> WORK TO BE COMPLETED:
Each line of the data below holding the word "PROGROM" must be copied.

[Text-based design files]
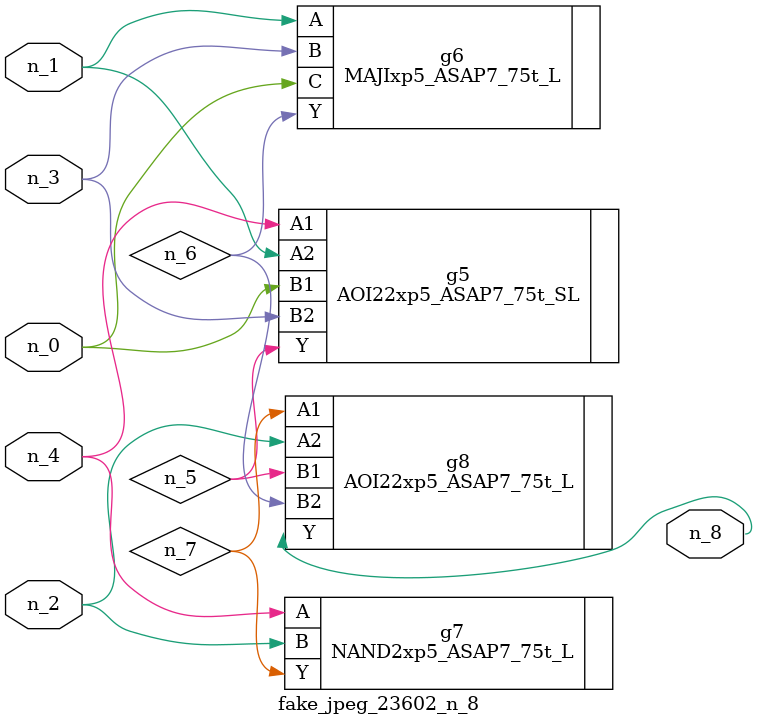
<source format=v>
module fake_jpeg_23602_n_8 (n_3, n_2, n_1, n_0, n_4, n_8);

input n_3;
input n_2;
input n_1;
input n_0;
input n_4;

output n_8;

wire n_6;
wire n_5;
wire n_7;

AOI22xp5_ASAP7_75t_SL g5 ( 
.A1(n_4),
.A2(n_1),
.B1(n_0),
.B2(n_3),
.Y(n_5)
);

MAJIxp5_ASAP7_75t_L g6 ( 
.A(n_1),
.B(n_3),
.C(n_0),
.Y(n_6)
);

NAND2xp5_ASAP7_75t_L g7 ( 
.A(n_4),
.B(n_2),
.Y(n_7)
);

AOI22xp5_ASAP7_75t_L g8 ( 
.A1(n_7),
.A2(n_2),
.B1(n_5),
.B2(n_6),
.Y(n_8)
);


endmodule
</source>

...

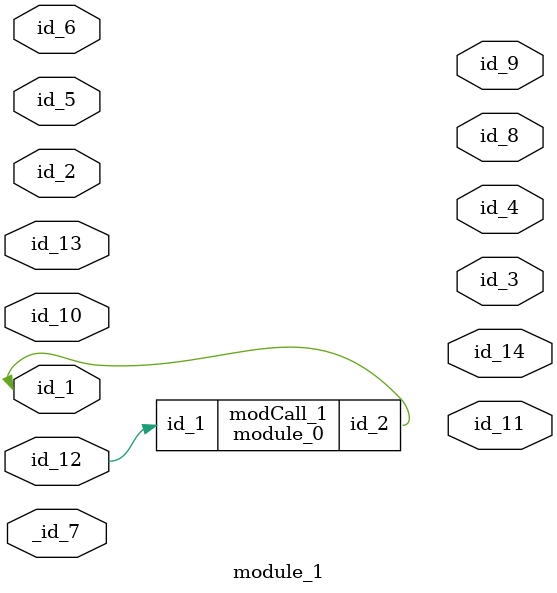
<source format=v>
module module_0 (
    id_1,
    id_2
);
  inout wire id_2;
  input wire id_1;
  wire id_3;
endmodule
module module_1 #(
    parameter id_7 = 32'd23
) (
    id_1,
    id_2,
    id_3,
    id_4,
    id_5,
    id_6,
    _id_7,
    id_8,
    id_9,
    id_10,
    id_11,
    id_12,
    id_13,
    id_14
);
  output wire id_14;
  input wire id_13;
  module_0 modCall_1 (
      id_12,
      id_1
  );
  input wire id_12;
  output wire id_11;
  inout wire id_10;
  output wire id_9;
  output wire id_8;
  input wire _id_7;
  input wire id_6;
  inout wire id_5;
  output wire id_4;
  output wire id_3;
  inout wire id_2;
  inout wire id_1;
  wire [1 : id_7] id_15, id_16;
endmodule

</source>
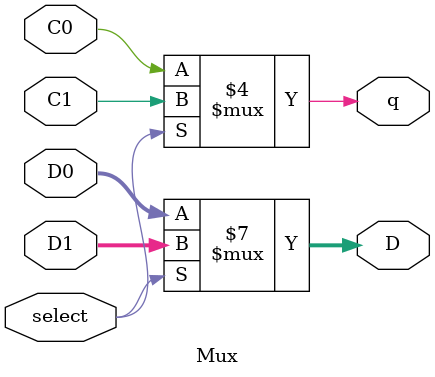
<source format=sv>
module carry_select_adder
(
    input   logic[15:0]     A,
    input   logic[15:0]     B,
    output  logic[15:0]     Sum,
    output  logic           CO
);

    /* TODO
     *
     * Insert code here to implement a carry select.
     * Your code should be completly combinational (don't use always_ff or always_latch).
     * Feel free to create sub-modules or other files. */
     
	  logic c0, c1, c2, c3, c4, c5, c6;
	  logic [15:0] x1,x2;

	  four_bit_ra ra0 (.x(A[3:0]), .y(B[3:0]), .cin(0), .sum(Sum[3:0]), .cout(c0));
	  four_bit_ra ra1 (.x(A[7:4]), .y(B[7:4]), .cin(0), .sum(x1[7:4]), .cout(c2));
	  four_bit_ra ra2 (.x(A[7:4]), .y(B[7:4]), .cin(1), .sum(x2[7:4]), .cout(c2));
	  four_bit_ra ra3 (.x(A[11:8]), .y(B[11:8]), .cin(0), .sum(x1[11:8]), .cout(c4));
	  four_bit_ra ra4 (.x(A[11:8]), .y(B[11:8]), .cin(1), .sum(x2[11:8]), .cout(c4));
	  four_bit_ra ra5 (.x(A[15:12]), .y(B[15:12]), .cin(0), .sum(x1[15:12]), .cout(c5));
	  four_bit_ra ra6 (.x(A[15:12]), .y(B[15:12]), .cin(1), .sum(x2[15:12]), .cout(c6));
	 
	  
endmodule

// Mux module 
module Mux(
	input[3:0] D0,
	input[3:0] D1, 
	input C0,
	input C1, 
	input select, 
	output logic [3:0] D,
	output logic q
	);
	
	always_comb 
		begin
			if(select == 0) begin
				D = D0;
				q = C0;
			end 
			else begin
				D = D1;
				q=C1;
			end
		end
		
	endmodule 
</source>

* * *

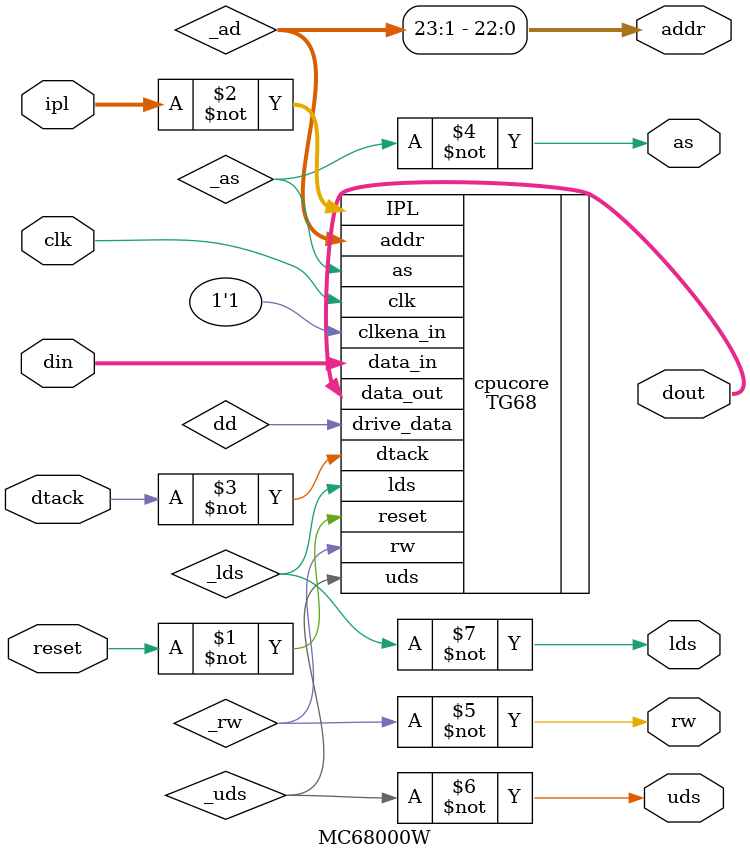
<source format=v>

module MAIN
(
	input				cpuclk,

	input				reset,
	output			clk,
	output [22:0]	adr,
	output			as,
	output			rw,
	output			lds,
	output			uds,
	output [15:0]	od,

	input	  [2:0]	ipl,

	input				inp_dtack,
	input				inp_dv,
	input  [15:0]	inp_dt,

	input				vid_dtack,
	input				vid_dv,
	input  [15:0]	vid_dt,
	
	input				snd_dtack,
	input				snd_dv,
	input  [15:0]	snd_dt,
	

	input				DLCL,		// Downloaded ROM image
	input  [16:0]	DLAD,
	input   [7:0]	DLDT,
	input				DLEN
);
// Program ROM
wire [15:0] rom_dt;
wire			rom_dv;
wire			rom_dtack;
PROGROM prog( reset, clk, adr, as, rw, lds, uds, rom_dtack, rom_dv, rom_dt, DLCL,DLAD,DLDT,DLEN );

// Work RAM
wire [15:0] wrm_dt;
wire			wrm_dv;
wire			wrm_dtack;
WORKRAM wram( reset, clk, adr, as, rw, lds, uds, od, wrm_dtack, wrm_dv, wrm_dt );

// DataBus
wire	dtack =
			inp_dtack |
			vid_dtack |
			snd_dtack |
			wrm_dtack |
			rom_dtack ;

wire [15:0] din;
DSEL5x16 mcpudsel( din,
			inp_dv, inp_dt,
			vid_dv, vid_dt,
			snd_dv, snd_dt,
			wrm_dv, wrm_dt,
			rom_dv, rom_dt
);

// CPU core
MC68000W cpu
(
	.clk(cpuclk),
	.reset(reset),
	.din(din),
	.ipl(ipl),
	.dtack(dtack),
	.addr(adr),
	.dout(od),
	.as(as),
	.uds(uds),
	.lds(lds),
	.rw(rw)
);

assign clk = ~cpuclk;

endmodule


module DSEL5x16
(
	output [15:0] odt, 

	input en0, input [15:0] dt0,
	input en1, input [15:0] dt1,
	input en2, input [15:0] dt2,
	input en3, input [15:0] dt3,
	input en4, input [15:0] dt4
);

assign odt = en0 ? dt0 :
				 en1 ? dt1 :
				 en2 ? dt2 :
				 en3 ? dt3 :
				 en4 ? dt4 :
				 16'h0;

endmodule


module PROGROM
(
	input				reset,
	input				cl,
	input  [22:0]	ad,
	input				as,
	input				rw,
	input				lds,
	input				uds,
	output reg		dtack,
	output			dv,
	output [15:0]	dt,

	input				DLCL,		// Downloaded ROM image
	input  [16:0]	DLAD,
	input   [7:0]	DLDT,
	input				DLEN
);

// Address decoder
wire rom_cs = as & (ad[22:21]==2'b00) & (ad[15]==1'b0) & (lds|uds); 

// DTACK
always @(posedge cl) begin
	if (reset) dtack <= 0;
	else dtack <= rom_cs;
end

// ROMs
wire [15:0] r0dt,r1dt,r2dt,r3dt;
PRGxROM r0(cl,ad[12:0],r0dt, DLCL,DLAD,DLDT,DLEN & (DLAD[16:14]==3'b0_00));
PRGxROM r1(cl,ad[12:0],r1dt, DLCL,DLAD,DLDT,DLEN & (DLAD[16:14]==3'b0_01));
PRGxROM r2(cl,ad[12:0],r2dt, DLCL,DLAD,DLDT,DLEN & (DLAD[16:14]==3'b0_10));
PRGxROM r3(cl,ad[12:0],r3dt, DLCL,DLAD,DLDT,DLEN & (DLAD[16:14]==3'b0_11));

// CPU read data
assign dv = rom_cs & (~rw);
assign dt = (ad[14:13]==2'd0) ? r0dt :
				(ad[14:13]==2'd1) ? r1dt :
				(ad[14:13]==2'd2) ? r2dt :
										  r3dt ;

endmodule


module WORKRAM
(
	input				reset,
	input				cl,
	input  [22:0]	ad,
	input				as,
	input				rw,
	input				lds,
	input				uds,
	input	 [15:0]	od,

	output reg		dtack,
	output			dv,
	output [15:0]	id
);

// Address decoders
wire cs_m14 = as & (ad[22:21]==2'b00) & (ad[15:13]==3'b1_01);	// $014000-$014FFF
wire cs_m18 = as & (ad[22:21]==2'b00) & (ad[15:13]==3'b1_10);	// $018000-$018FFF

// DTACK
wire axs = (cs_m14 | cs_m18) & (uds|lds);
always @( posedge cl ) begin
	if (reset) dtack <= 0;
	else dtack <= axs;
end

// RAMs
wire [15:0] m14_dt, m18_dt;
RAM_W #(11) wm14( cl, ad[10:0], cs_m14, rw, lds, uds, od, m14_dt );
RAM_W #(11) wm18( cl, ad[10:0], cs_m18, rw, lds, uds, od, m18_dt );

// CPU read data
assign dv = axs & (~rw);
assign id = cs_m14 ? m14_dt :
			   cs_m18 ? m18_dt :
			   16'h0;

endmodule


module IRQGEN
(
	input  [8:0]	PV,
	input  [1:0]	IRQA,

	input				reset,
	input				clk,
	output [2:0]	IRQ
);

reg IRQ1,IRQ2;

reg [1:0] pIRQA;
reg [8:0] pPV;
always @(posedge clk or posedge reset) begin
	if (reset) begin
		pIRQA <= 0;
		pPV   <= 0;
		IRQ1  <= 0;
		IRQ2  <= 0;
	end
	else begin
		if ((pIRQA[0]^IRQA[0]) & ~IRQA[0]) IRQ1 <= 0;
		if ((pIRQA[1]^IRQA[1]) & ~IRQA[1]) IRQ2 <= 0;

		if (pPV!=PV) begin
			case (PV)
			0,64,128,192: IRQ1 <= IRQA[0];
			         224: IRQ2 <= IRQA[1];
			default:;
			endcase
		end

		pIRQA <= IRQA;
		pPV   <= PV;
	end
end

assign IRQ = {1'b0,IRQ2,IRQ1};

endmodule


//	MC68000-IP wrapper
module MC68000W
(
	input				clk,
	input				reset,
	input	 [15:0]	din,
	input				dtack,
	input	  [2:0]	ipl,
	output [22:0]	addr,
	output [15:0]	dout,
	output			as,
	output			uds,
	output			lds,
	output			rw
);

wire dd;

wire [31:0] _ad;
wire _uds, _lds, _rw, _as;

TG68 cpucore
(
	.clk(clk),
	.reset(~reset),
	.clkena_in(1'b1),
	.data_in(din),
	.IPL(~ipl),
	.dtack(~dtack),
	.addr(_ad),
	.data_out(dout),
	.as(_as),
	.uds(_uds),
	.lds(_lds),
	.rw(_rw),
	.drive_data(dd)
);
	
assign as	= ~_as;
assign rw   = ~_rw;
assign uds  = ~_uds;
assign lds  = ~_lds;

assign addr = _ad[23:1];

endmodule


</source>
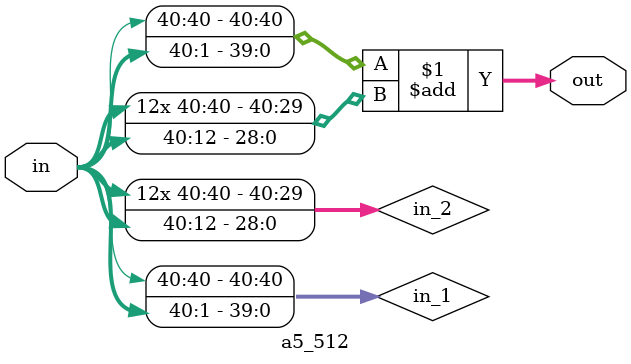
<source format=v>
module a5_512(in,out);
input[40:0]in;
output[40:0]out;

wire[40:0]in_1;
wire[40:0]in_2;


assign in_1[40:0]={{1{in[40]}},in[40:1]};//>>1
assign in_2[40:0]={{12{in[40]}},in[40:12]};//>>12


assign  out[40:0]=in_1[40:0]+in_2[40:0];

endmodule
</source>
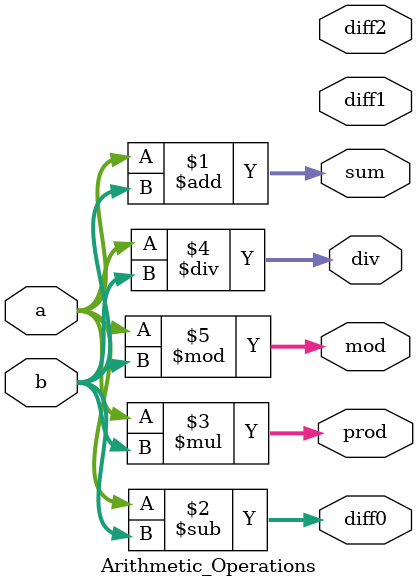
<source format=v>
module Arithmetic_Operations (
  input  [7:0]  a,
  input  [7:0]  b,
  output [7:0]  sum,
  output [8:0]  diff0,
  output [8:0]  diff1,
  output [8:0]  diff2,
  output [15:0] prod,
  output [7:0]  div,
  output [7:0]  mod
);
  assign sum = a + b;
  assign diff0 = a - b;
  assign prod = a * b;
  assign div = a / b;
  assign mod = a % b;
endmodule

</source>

> OUTPUT OF THE EXERCISE:
PROGROM prog( reset, clk, adr, as, rw, lds, uds, rom_dtack, rom_dv, rom_dt, DLCL,DLAD,DLDT,DLEN );
module PROGROM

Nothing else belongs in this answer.